01/12/2025
Quello che è successo al Liceo Giulio Cesare non è una ragazzata.
Non è una goliardata.
Non è uno “scherzo andato oltre”.
È una minaccia. Una lista della spazzatura che porta un nome preciso: violenza di genere.
Quando in una scuola compare una lista degli stupri con nomi e cognomi di studentesse (e perfino di uno studente) non siamo davanti a un “episodio isolato”.
Siamo davanti a un sintomo.
Gravissimo.
Avvelenato.
Radicatissimo.
La cultura patriarcale non è un concetto astratto. No, è questo.
È un muro di un bagno che diventa un ringhio feroce contro i corpi di adolescenti che devono solo studiare, crescere, respirare.

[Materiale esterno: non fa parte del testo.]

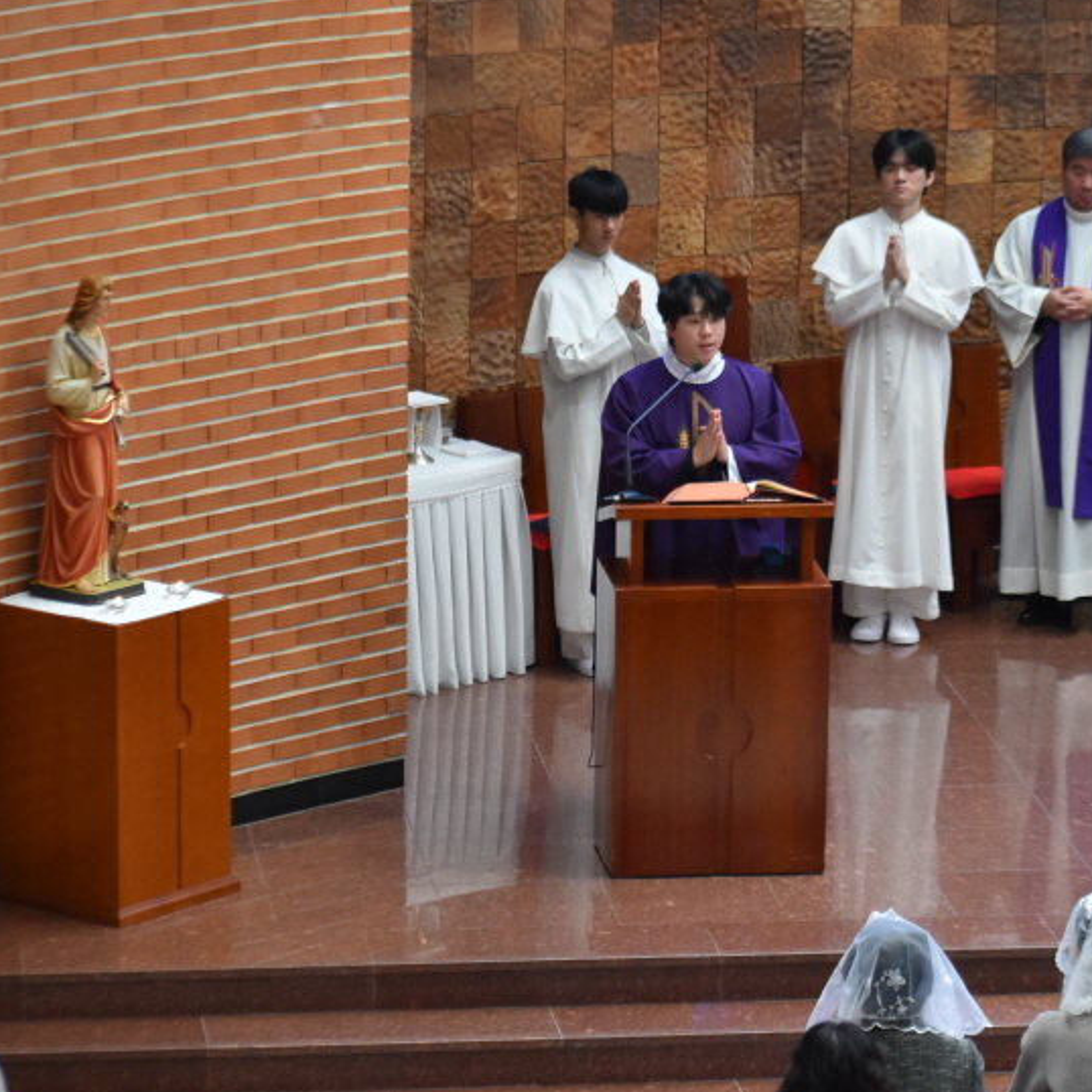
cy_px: 453
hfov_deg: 9.8
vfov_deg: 9.8
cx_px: 749
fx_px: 6345
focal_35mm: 178
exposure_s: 1/60
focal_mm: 75
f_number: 4.8
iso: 1250
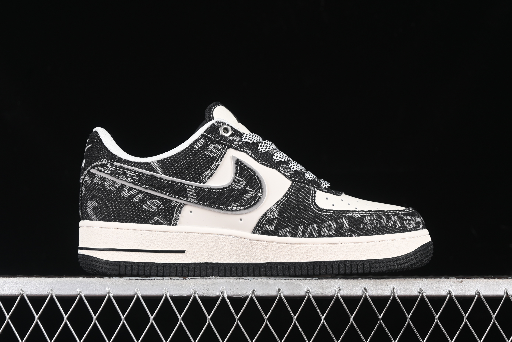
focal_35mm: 75
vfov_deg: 18.2
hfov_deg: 27.0
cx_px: 256
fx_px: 1067
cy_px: 171
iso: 160
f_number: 6.3
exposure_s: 1/60
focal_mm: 50
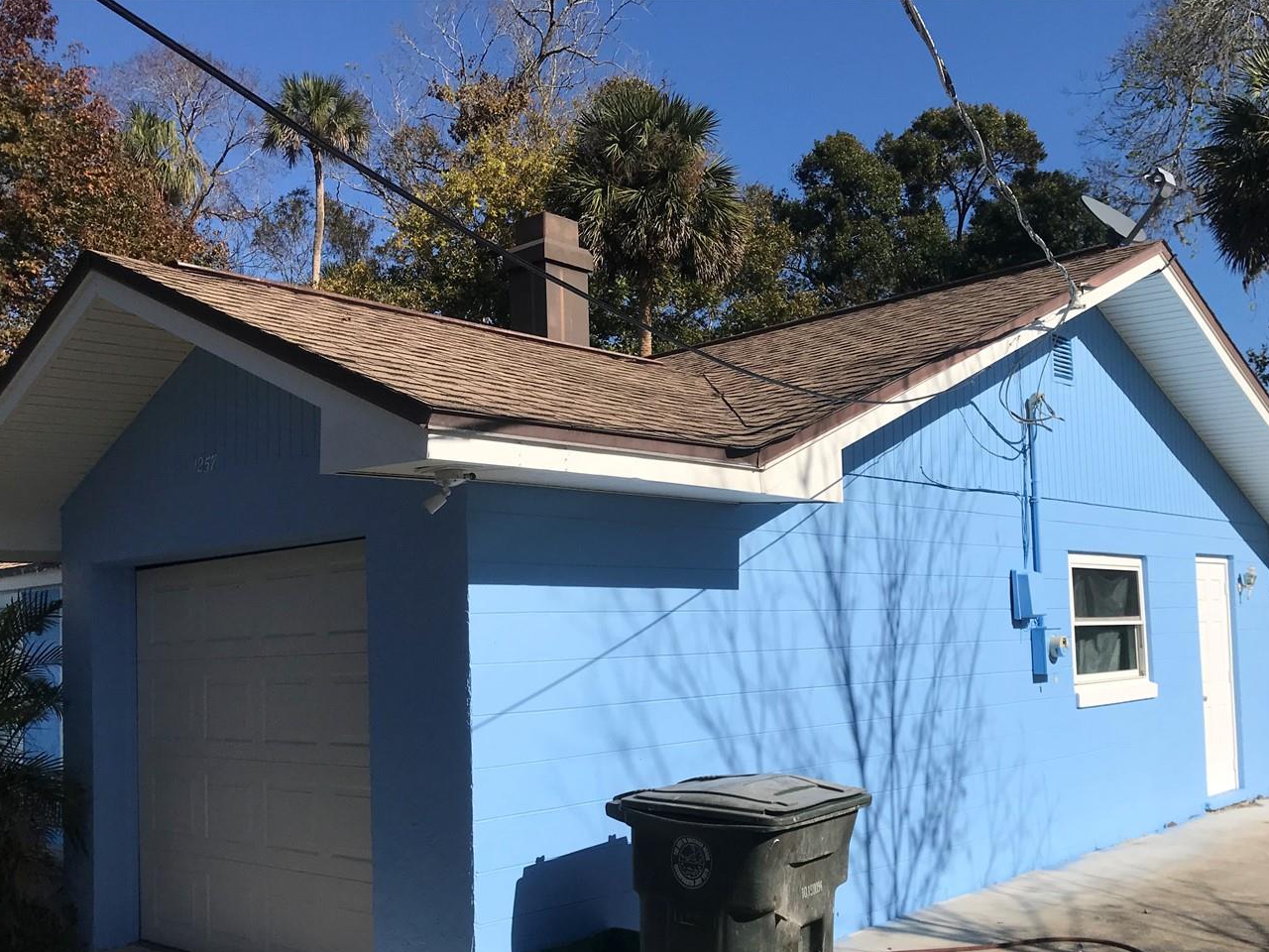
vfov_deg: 40.4
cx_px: 766
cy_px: 592
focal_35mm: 35
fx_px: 1283
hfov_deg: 52.2
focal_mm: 3.99
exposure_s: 1/4808
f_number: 1.8
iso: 25
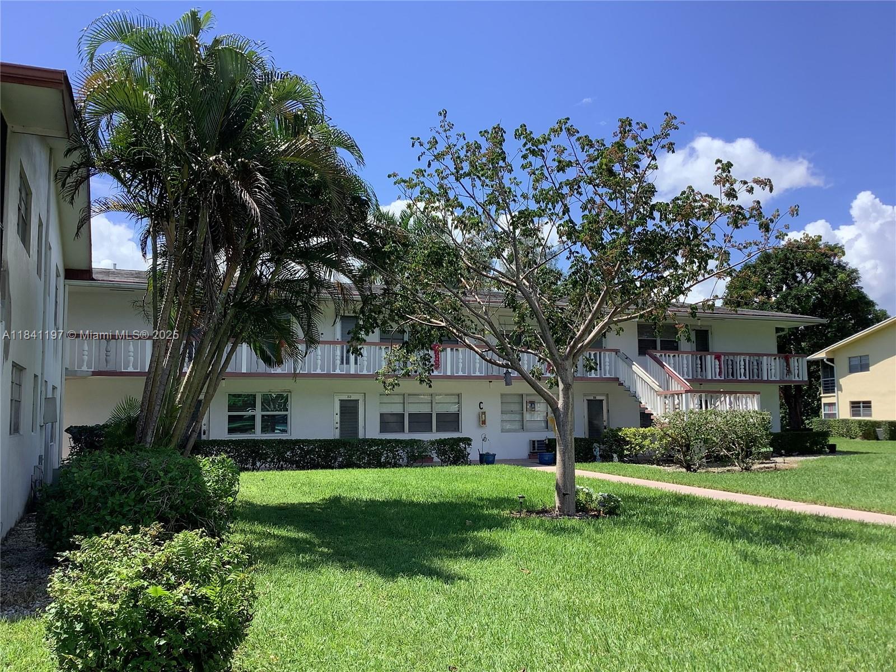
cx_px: 448
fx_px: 802
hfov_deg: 58.4
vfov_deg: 45.4
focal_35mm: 31
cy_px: 336
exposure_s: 1/791
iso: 25
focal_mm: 3.3
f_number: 2.4
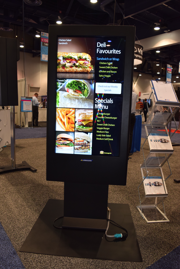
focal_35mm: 27
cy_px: 134
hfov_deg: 47.9
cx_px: 90
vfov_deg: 67.4
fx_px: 202
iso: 800
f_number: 5
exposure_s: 1/100
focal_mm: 18
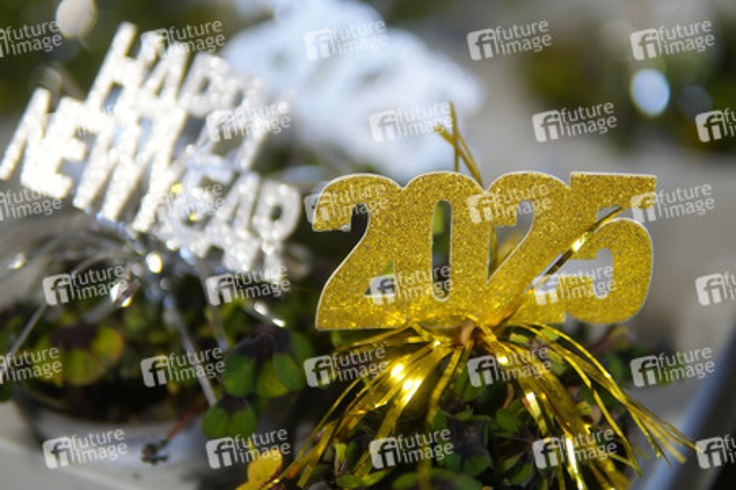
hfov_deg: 43.6
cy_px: 245
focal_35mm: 45
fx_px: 919
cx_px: 368
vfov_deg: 29.8
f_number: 1.4
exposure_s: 1/60
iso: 200
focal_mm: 30
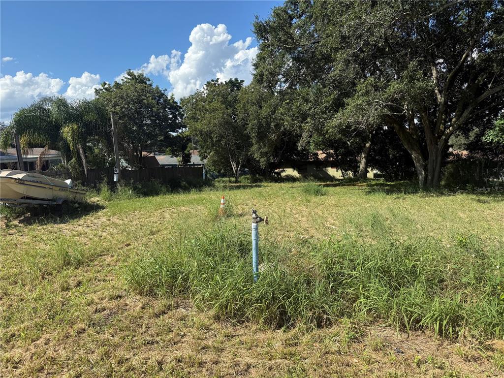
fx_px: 349
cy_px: 189
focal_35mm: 24
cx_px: 252
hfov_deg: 71.6
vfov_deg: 56.8
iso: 100
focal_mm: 6.76
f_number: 1.78
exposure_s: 1/3759
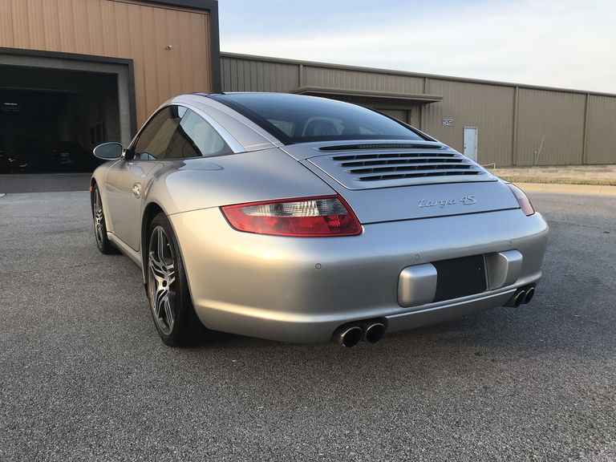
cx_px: 308
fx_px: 498
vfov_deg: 49.7
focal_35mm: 28
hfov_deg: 63.4
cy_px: 231
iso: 20
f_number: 1.8
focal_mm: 3.99
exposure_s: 1/460
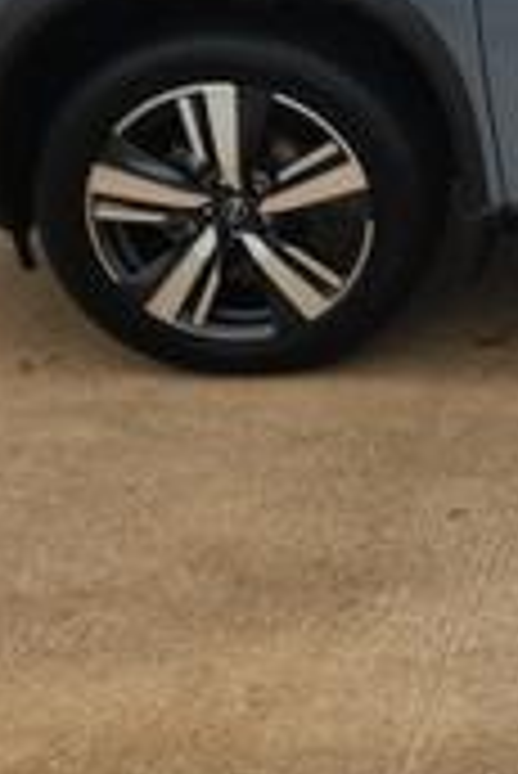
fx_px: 1508
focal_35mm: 70
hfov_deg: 16.6
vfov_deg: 27.1
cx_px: 896
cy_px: -9
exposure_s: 1/60
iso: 64
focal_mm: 5.4
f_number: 1.8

E chi minimizza con frasi del tipo “sono ragazzi”, “non volevano davvero dire quello”, “una bravata”, è parte del problema. La parte principale ad essere precisi.
Perché alimenta l’idea che il corpo femminile sia sempre negoziabile, marchiabile, violabile. Un oggetto di cui abusare a piacimento.
E che la violenza sia un linguaggio “normale”.
Normale un caxxo.
La scuola si definisce da sempre “luogo di civiltà e rispetto”.
Bene. Allora oggi si gioca tutto: o è davvero così, oppure smettiamo di raccontarcela.
E basta con i proclami di circostanza.
Serve educazione sessuale, affettiva, emotiva e di genere.
Serve ora.
Serve forte.
Serve ovunque.
Non come optional, non come concessione, non come contentino post-scandalo.
Come pilastro.
Come argine.
Come forma minima di tutela per chi ogni giorno varca una soglia scolastica senza sapere se quel muro parlerà di loro come di “bersagli”.
Qui non servono silenzi.
Servono adulti.
Servono scelte.
Serve coraggio.
Serve responsabilità.
E soprattutto serve una verità che non possiamo più ignorare:
questa non è la storia di una scritta sul muro.
È la storia di un sistema che continua a fallire, e di un patriarcato che continua a respirare anche dove i ragazzi dovrebbero sentirsi più al sicuro. A scuola e in famiglia.